Thursday, March 1, 2012

Weekly Challenge #5 Calendar

Okay so this challenge got away from me and I was not able to finish. It was to make a calendar out of pictures. SO with a few bumps in the road around our House I got half way done and decided to skip it and move on to the technical stuff once more. But I will show you what I got done.

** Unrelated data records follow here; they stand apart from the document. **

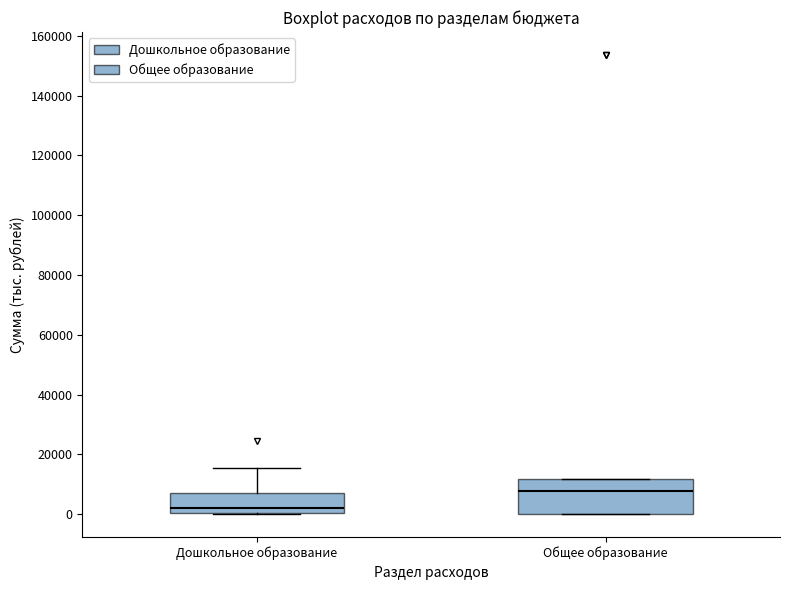

Which box has the highest median line?

Общее образование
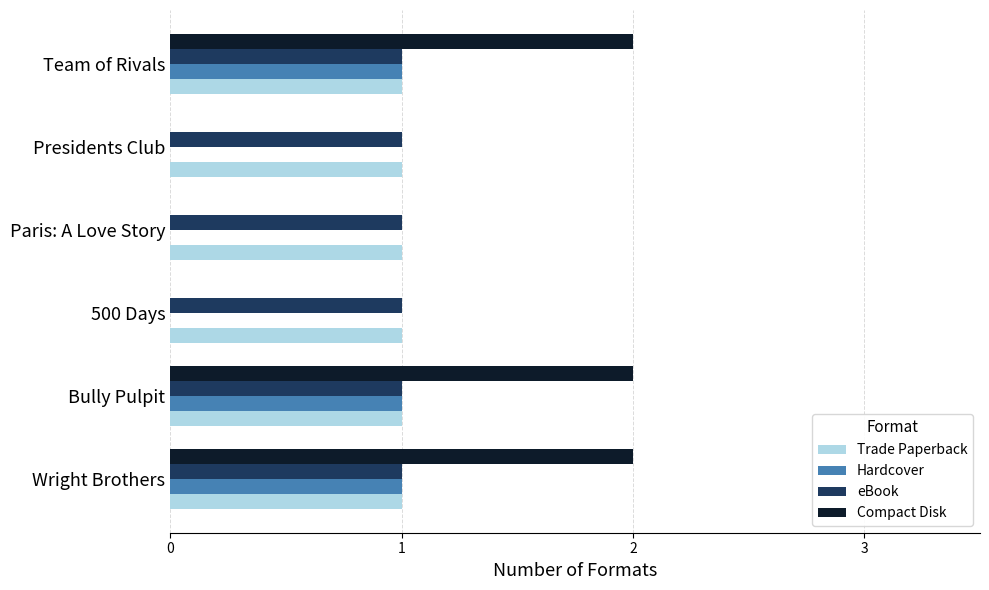

What is the maximum value for Compact Disk?

2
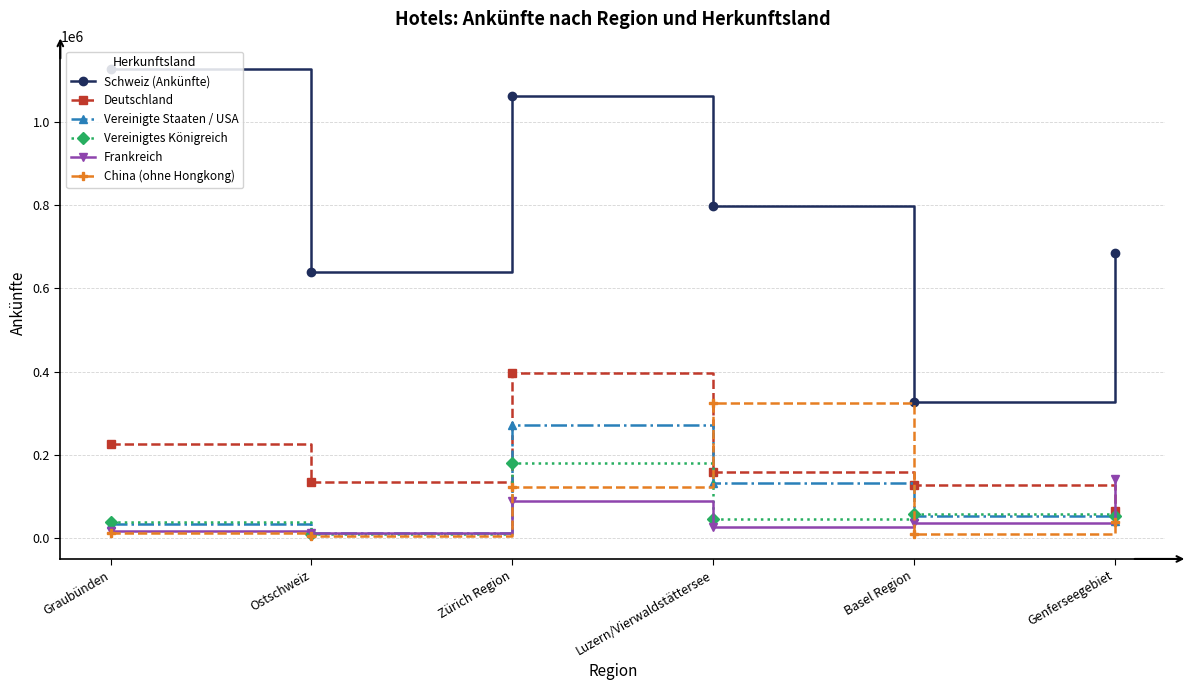

Is it true that China (ohne Hongkong) equals 529663 at Luzern/Vierwaldstättersee?

False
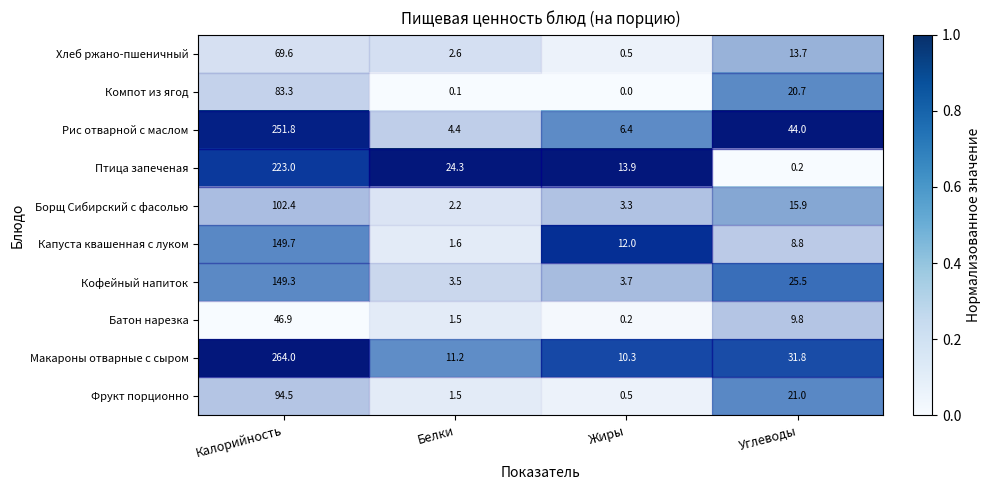

Which series has the largest range (max minus min)?

Макароны отварные с сыром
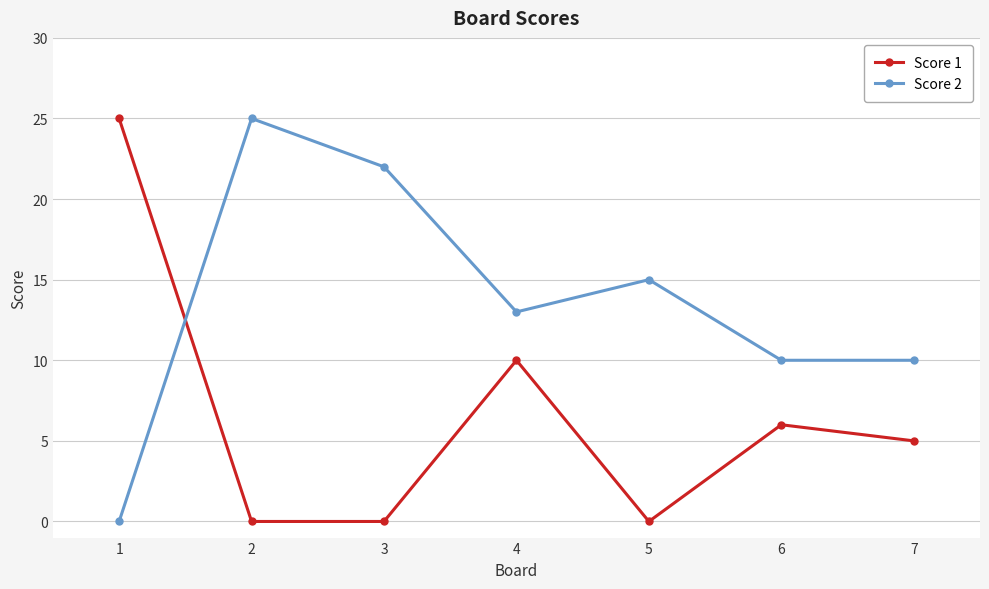

At which label is Score 1 closest to 12?

4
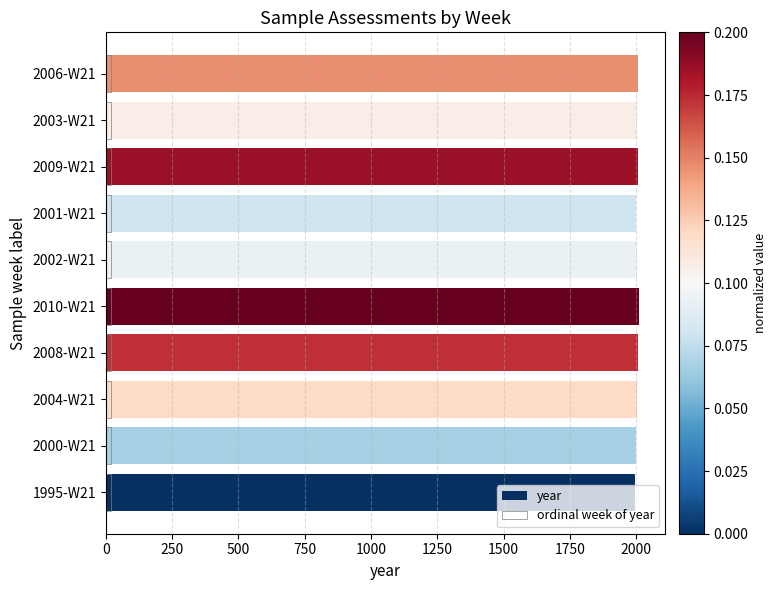

What is the value of the year bar at the 9th from the left?

2003.0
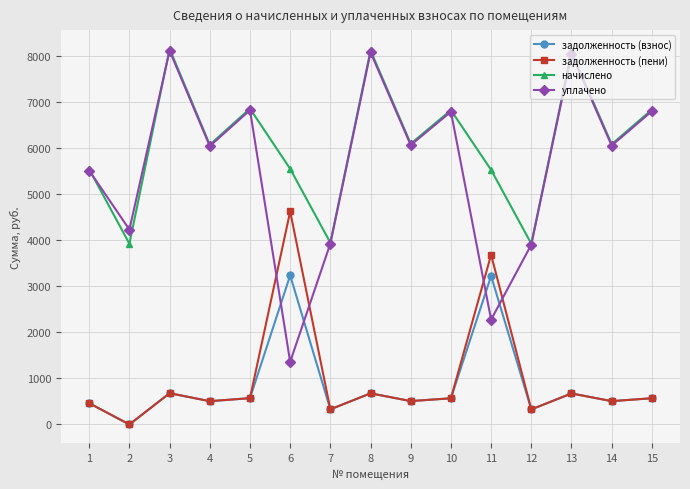

What is the maximum value shown in the chart?

8165.2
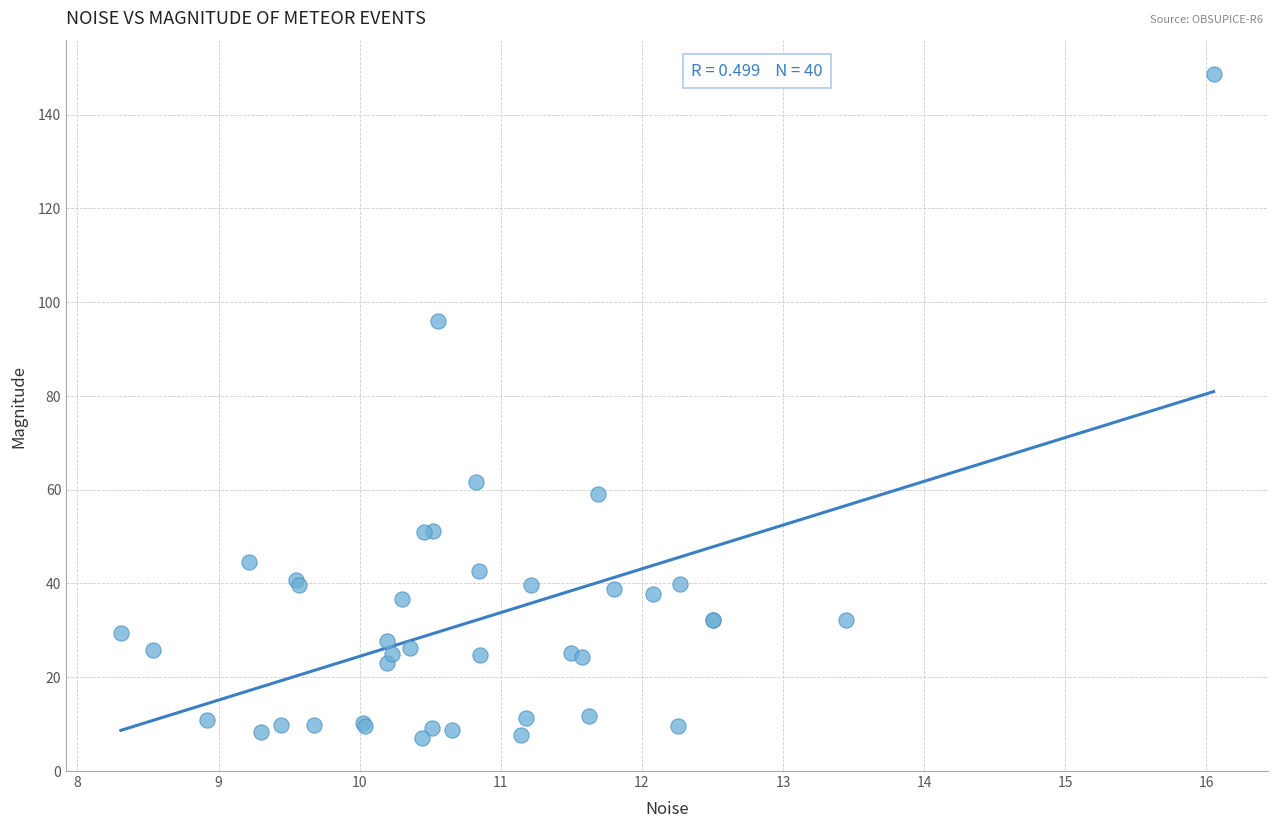

What Y value in the scatter plot is closest to 77?

61.5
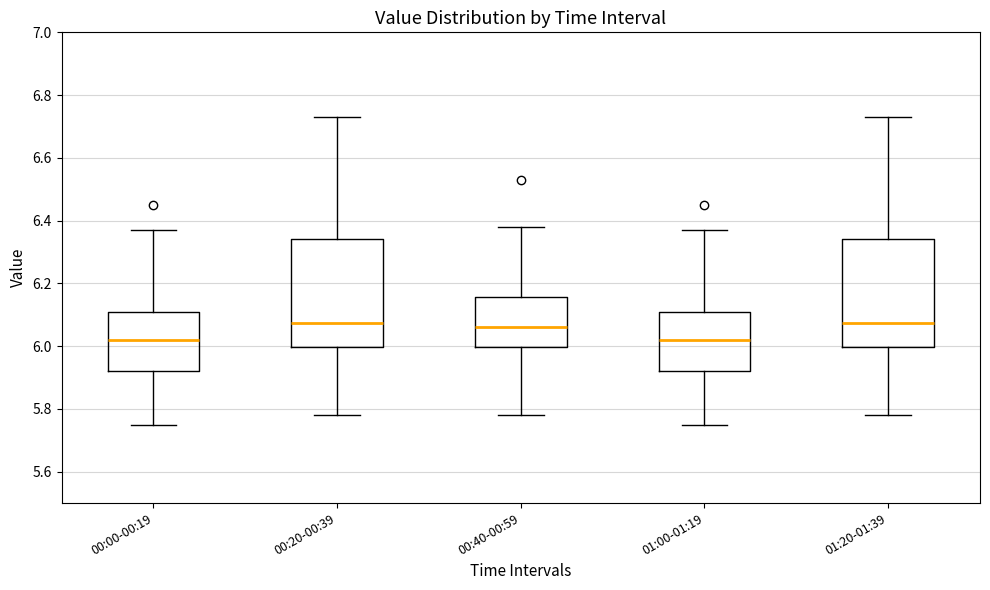

Reading left to right, transcribe this box plot: for each box, give where its median line is, the range the box spans, and where its two whiskers end, as read against the y-axis. The values are not printed on the chart, so give them approximately, as read against the axis.

00:00-00:19: median 6.02, box 5.92 to 6.10, whiskers 5.76 to 6.38
00:20-00:39: median 6.08, box 6.00 to 6.34, whiskers 5.78 to 6.74
00:40-00:59: median 6.06, box 6.00 to 6.16, whiskers 5.78 to 6.38
01:00-01:19: median 6.02, box 5.92 to 6.10, whiskers 5.76 to 6.38
01:20-01:39: median 6.08, box 6.00 to 6.34, whiskers 5.78 to 6.74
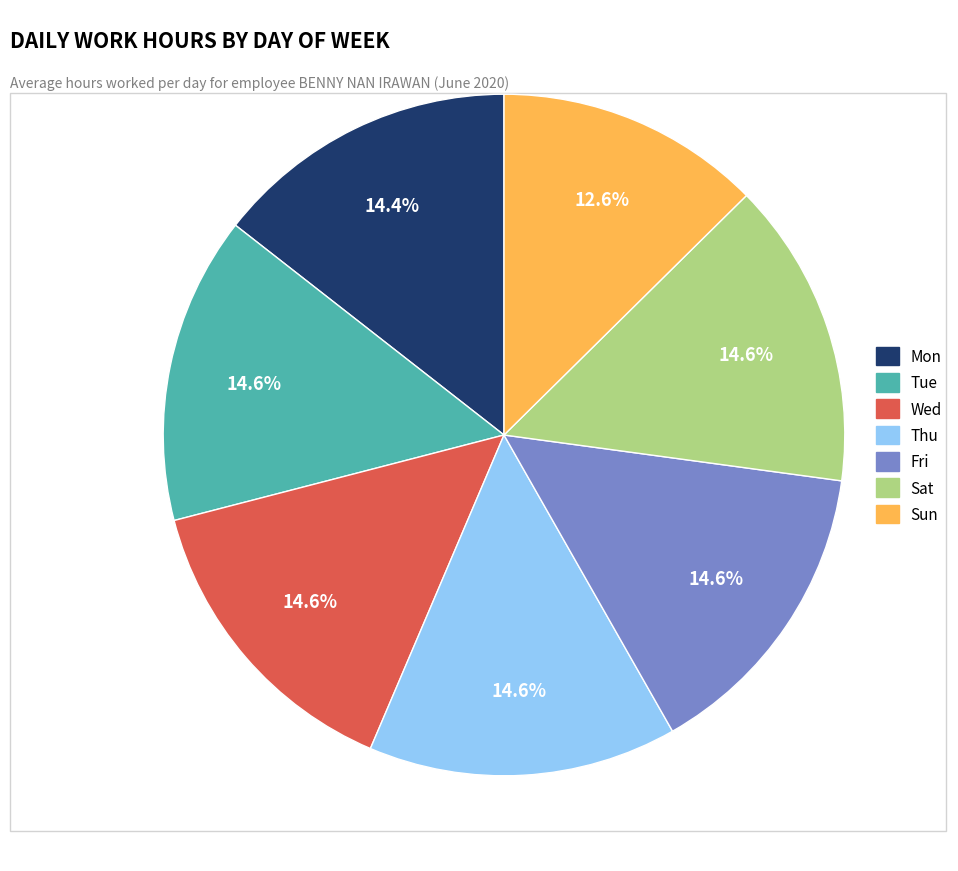

Approximately how many times larger is the value at Wed compared to Thu?

1.0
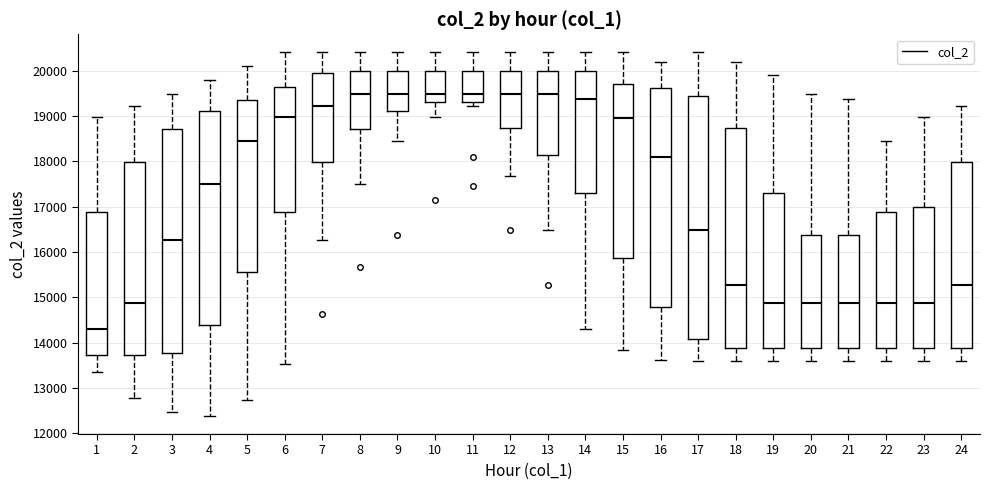

Which box has the lowest median line?

1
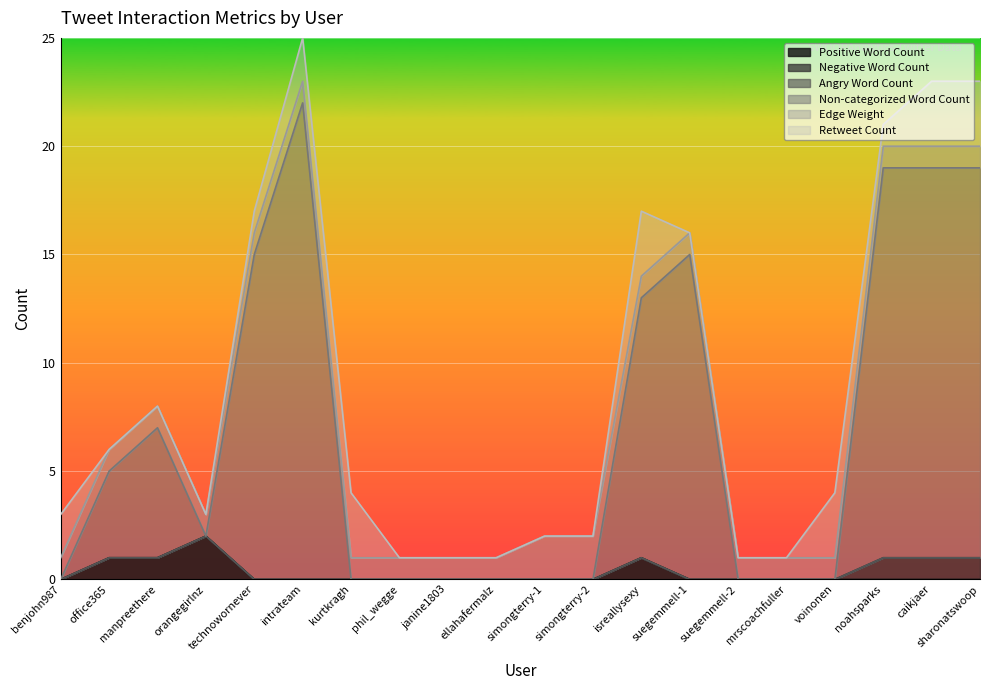

How many interior local peaks does the Non-categorized Word Count series have?

3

So there is my half done calendar. Alan was trying to give me a break from the technical stuff and let em get artsy (something he is not the into), so once I told him I was getting my art fix from my 30 day challenges, we both agrees to move on, so onto the next challenge which deals with white balance. But before that we have-

Alan's Tip of The Week
Depth-of-field is the span of acceptable sharpness that extends fore and aft
of the point focused upon. The zone of depth-of-field is not split down the
middle, it extends, from the point focuses upon, further away from the
camera then it does towards the camera. As a rule-of-thumb, depth-of-field
extends 2/3 away and 1/2 back towards the camera.
The apertures (f/numbers)
f/1 almost no depth-of-field (not found on the average lens
f/1.4 a large aperture shallow depth-of-field allows picture taking under
very dim conditons
f/2 a large aperture, depth-of-field zone expands a little
f/2.8 moderately large depth-of-field continues to expand
f/4 good for portraits depth-of-field shallow enough to allow eyes and ears
in focus
f/5.6 also good for portraits likely the most common aperture for
portraiture.
f/8 now the zone of depth-of-field is expanded
f/16 setting used on the Kodak Brownie because everything in focus from 3
feet to infinity (infinity written as sideways 8 thus∞
f/22 tiny near maximum depth-of-field used for landscapes etc.